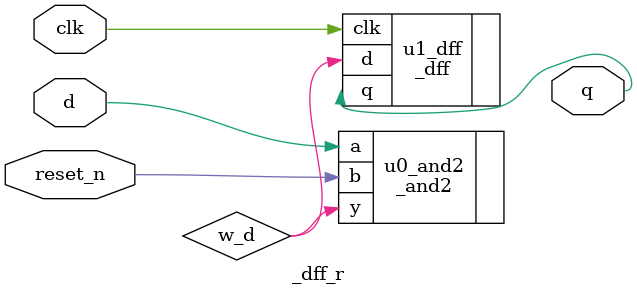
<source format=v>
module _dff_r(clk, reset_n, d, q);
	input clk, reset_n, d;
	output q;
	wire w_d;
	
	_and2 u0_and2(.a(d), .b(reset_n), .y(w_d));
	_dff u1_dff(.clk(clk), .d(w_d), .q(q));
endmodule

</source>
------------
Work required: Omitting the pictures, write out the material above exactly as it stands.

Result of the exercise:
<source format=v>
module _dff_r(clk, reset_n, d, q);
	input clk, reset_n, d;
	output q;
	wire w_d;
	
	_and2 u0_and2(.a(d), .b(reset_n), .y(w_d));
	_dff u1_dff(.clk(clk), .d(w_d), .q(q));
endmodule

</source>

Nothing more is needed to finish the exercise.